AN online campaign – run by a Scottish politics blog – to support efforts by the SNP and Plaid Cymru to feature in UK-wide televised debates currently involving only the leaders of the Labour, Tory and Lib Dem parties was passed on by an estimated 1,500 different Twitter account holders, to almost 50,000 people, within the last few days.
And yesterday – as SNP leader, Alex Salmond, was announcing a £50,000 fundraising campaign to mount a legal challenge against the BBC debate on Thursday to include only Gordon Brown, David Cameron and Nick Clegg in the debates – the campaign was the second-busiest ‘Trending’ topic on Twitter.com
Already, ITV and Sky have screened leader debates.
The campaign is being run by www.bellacaledonia.org.uk. Says its editor, Mike Small: “According to our records, the campaign has been tweeted about by 5877 people since yesterday. We asked people to spread the word about the campaign – called ScotlandSpeaks – by recruiting ten people to further spread the word.
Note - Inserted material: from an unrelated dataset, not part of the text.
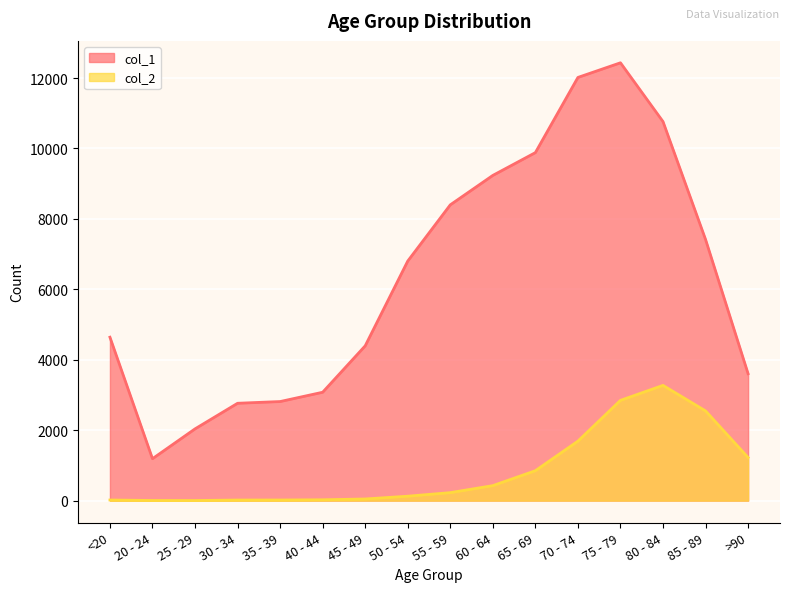

What is the value of the col_1 point at the 4th from the left?

2765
“Using Twitter, we were able to pull together folk across Scotland – not just SNP supporters who thought this was unfair. Gaelic tweets added albaspeaks and Welsh writers used walesspeaks, adding to the impression of a wider excluded community coming together.”
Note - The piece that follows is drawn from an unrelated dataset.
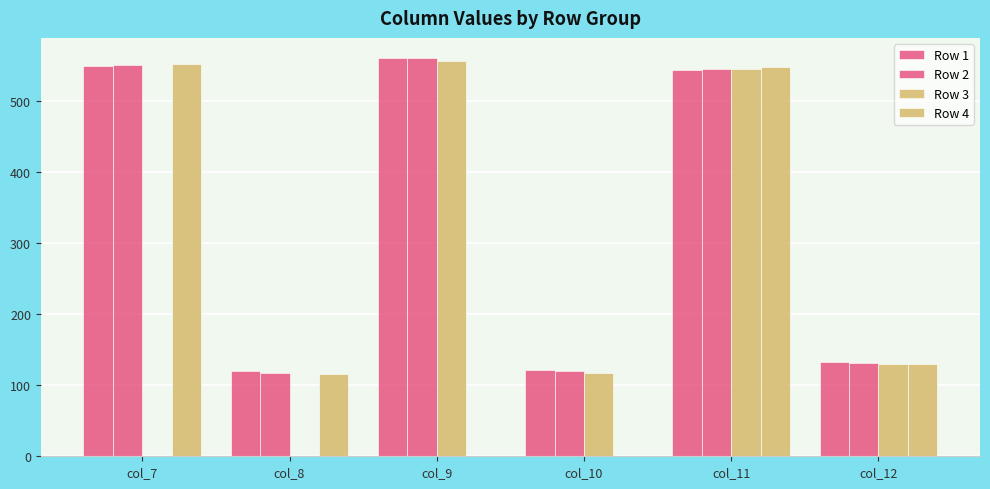

Reading left to right, what are all the values shown in this chart?

Row 1: 549.2	119.4	559.5	120.9	543.9	132.7
Row 2: 549.9	117.8	560.5	120.4	544.6	131.8
Row 3: 0.0	0.0	556.7	116.5	545.4	129.8
Row 4: 551.5	115.6	0.0	0.0	548.0	130.1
He added: “The TV debates are a deliberately false representation of the options available to people in Scotland and Wales. This is a media manipulation presented as ‘putting the politicians on the spot’ but which has actually been the result of months of careful negotiations from Tory and Labour spin-doctors. It’s basically a narrowing of the political choices to just three white men with virtually identical policies which excludes the leaders of Scotland and Wales, the vision of the Greens and others.”